The End and nothing more

Dear Reader,

Things become much more precious to us when we know that they will soon end. While I believe this statement to be true, I’m also just being over-dramatic as I am referring only to a book I just read. I love audiobooks. One year I listened to over 100 because I had a habit of listening to audiobooks on long walks as well as listening to audiobooks while at my mindless library job. During this audiobook phase (roughly 2018) I explored a range of genres in both fiction and non-, but at the end of the day I would always revert back to my favorite genre, broadly–the thriller. 

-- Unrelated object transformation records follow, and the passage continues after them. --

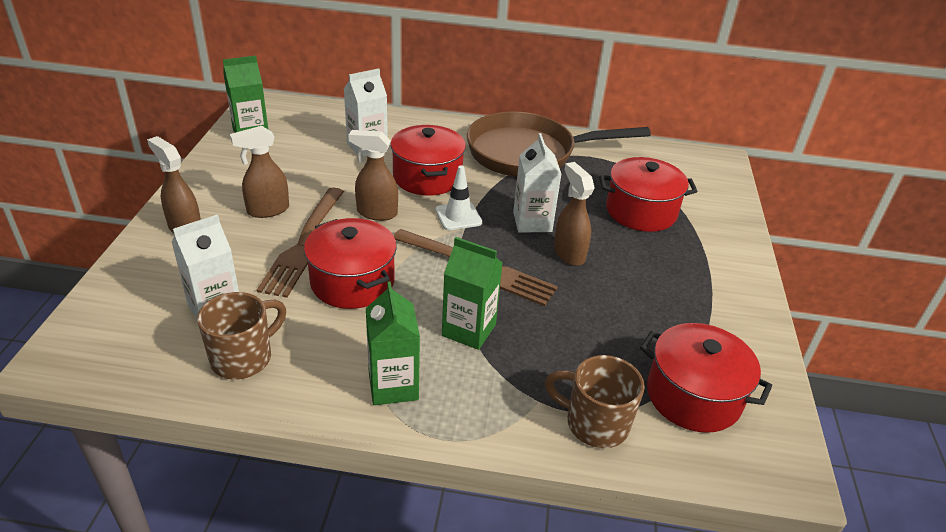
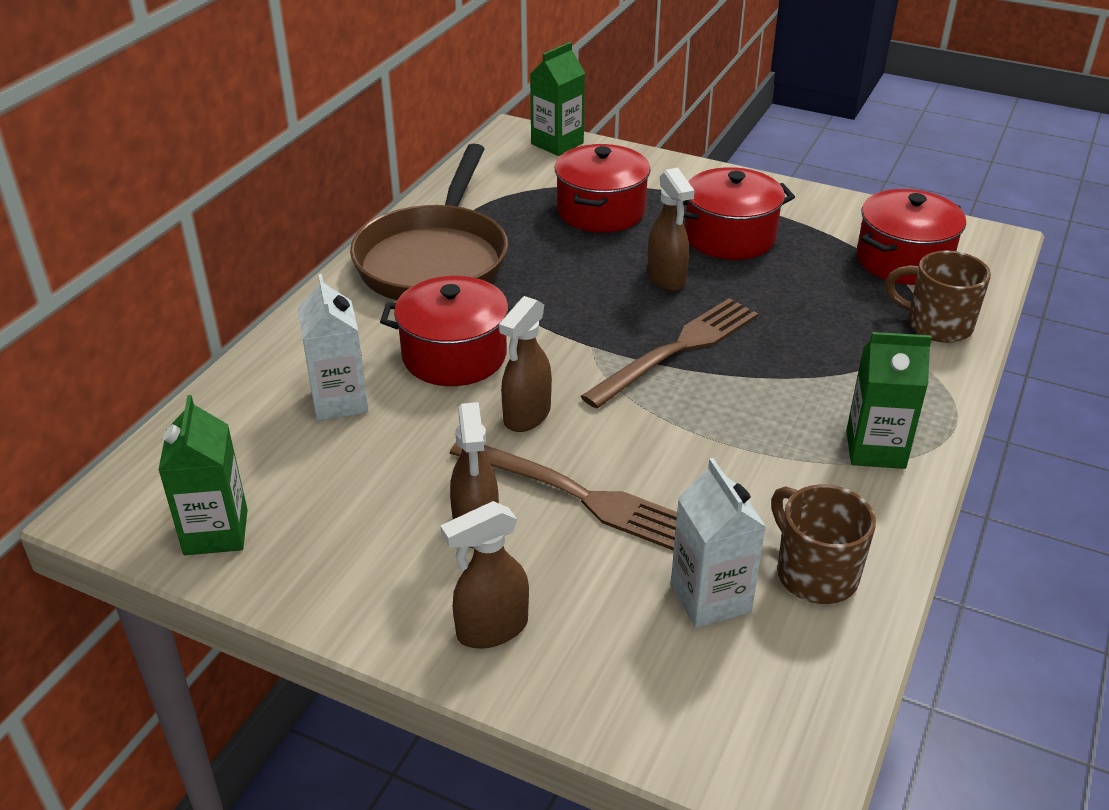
camera: 70 degrees left, 0 degrees up
red pot [304,218,397,309] -> red pot moved to [683,167,795,260]
white traffic cone [435,165,482,230] -> none
green carton [442,237,503,350] -> green carton moved to [530,42,585,156]
white carton [513,133,561,233] -> none
brown mug [545,355,645,448] -> brown mug turned 75 degrees clockwise [885,250,991,343]
brown spray bottle [554,162,595,266] -> brown spray bottle turned 105 degrees counterclockwise [647,168,695,291]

While I’m not a fan of horror, detectives, or action novels, I very much enjoy thrillers that are “psychological” in nature. Good examples of this sub-genre would be “Gone Girl” by Gillian Flynn, “The Girl on the Train” by Paula Hawkins, “The Couple Next Door” by Shari Lapena or even (if you’ve heard of it) “Dead Letters” by Caite Dolan-Leach. These books all have women as protagonists and deal with personal relationships as well as some sort of crime or tragic event (this description could sum up my favorite “sub- sub-genre”). If you like any of the books I just named, I would recommend to you the book I finished today “The Favorite Daughter” by Kaira Rouda.

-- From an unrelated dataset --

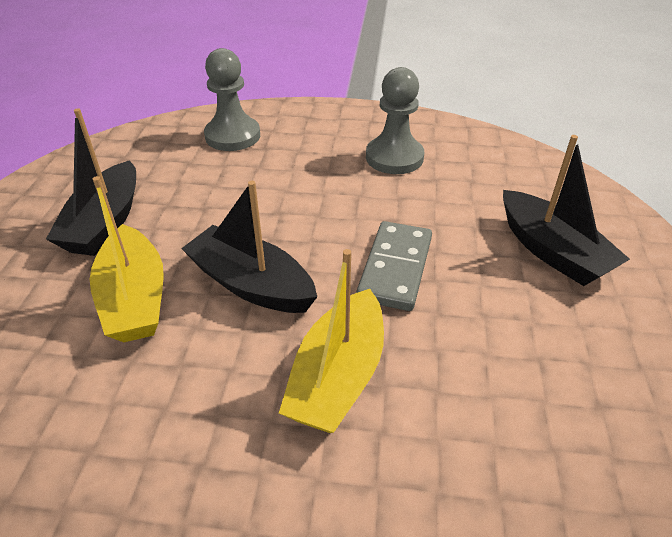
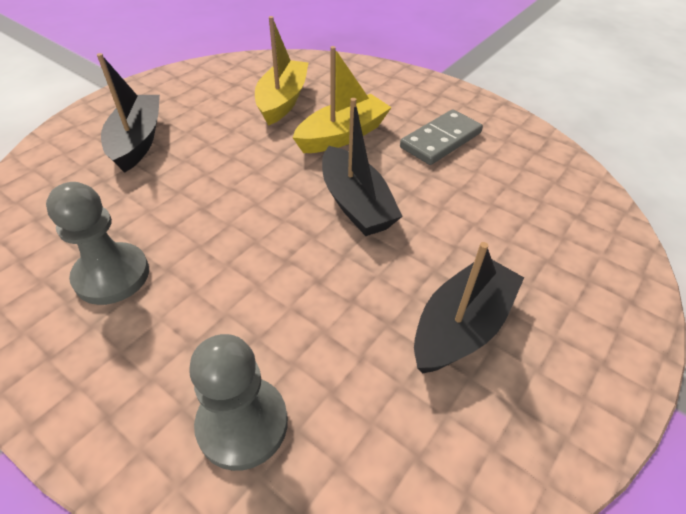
camera: 150 degrees left, 5 degrees up
yellow boat [90,176,164,342] -> yellow boat moved to [255,16,308,126]
grey domino [356,221,432,311] -> grey domino moved to [400,109,483,165]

Open-air bookstore in Moscow, Russia, fall 2019

I’m a chain listener. Whenever I am nearing the end of an audiobook, I am quick to reserve the next one (many libraries have FREE electronic apps to listen to books on your phone!). If I cannot find a book quickly enough, I force myself to slow down and listen to the book at shorter intervals until I can find an immediate “next read.” Even if I do have another book lined up, if I’m listening to a particularly good book, I will sometimes try to make it drag out just because I don’t want it to end so soon. There is something so satisfying about reading something you love. Yet, unfortunately, you can never read the thing you love for the first time twice. 

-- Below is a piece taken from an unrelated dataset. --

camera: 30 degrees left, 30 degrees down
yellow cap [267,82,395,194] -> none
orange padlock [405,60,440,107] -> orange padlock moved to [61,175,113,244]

For me, because I do listen to so many audiobooks (probably closer to 25-30 a year now), it is a uniquely good experience to read something that is newly captivating. Much of what I read is entertaining enough, but sometimes too predictable. Now when a new, interesting book comes along, it makes me want to savor it all and remember the words and lines that resonated with me most. And you, Dear Reader, I am sure you are a reader of many things. I hope you too continue to find those strings of curious words that speak most deeply to you.